- **EXERCISE GOAL**
Please copy out the records that follow, word for word.

- **DATA FOR THE TASK**

== Segment start ==

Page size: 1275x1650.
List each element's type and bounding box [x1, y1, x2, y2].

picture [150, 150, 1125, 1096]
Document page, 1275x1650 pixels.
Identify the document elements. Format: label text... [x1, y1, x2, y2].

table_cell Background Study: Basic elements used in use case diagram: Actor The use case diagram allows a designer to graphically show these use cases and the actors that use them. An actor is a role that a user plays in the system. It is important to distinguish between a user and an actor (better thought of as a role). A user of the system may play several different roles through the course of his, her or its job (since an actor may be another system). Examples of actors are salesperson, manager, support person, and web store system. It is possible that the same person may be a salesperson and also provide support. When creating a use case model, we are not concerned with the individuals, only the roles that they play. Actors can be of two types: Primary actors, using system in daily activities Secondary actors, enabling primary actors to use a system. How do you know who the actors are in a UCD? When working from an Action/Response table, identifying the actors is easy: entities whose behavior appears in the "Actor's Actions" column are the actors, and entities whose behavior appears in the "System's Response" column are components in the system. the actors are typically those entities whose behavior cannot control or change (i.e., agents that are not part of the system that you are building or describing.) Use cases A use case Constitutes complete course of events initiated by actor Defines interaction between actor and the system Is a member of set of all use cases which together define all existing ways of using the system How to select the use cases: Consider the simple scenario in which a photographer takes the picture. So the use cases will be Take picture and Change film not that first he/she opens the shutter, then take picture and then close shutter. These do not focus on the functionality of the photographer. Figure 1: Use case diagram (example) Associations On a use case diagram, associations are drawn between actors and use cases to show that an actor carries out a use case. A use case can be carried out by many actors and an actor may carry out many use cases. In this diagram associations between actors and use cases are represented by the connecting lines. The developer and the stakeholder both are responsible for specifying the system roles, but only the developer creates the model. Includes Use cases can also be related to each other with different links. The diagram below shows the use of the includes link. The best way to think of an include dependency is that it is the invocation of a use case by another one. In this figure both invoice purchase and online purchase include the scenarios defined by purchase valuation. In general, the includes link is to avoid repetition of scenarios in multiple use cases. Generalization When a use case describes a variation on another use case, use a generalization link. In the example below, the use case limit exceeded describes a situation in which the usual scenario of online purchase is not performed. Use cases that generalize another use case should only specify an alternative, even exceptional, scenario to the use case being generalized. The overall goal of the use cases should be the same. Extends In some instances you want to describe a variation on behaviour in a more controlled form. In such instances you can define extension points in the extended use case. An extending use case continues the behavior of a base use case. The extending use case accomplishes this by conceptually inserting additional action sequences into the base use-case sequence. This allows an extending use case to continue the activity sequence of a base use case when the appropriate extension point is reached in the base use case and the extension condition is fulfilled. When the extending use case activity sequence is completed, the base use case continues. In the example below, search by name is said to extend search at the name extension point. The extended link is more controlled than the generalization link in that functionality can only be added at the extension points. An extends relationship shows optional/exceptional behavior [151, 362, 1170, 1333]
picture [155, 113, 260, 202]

== Segment end ==

- **RESULT FOR THIS TASK**
Page size: 1275x1650.
List each element's type and bounding box [x1, y1, x2, y2].

picture [150, 150, 1125, 1096]
Document page, 1275x1650 pixels.
Identify the document elements. Format: label text... [x1, y1, x2, y2].

table_cell Background Study: Basic elements used in use case diagram: Actor The use case diagram allows a designer to graphically show these use cases and the actors that use them. An actor is a role that a user plays in the system. It is important to distinguish between a user and an actor (better thought of as a role). A user of the system may play several different roles through the course of his, her or its job (since an actor may be another system). Examples of actors are salesperson, manager, support person, and web store system. It is possible that the same person may be a salesperson and also provide support. When creating a use case model, we are not concerned with the individuals, only the roles that they play. Actors can be of two types: Primary actors, using system in daily activities Secondary actors, enabling primary actors to use a system. How do you know who the actors are in a UCD? When working from an Action/Response table, identifying the actors is easy: entities whose behavior appears in the "Actor's Actions" column are the actors, and entities whose behavior appears in the "System's Response" column are components in the system. the actors are typically those entities whose behavior cannot control or change (i.e., agents that are not part of the system that you are building or describing.) Use cases A use case Constitutes complete course of events initiated by actor Defines interaction between actor and the system Is a member of set of all use cases which together define all existing ways of using the system How to select the use cases: Consider the simple scenario in which a photographer takes the picture. So the use cases will be Take picture and Change film not that first he/she opens the shutter, then take picture and then close shutter. These do not focus on the functionality of the photographer. Figure 1: Use case diagram (example) Associations On a use case diagram, associations are drawn between actors and use cases to show that an actor carries out a use case. A use case can be carried out by many actors and an actor may carry out many use cases. In this diagram associations between actors and use cases are represented by the connecting lines. The developer and the stakeholder both are responsible for specifying the system roles, but only the developer creates the model. Includes Use cases can also be related to each other with different links. The diagram below shows the use of the includes link. The best way to think of an include dependency is that it is the invocation of a use case by another one. In this figure both invoice purchase and online purchase include the scenarios defined by purchase valuation. In general, the includes link is to avoid repetition of scenarios in multiple use cases. Generalization When a use case describes a variation on another use case, use a generalization link. In the example below, the use case limit exceeded describes a situation in which the usual scenario of online purchase is not performed. Use cases that generalize another use case should only specify an alternative, even exceptional, scenario to the use case being generalized. The overall goal of the use cases should be the same. Extends In some instances you want to describe a variation on behaviour in a more controlled form. In such instances you can define extension points in the extended use case. An extending use case continues the behavior of a base use case. The extending use case accomplishes this by conceptually inserting additional action sequences into the base use-case sequence. This allows an extending use case to continue the activity sequence of a base use case when the appropriate extension point is reached in the base use case and the extension condition is fulfilled. When the extending use case activity sequence is completed, the base use case continues. In the example below, search by name is said to extend search at the name extension point. The extended link is more controlled than the generalization link in that functionality can only be added at the extension points. An extends relationship shows optional/exceptional behavior [151, 362, 1170, 1333]
picture [155, 113, 260, 202]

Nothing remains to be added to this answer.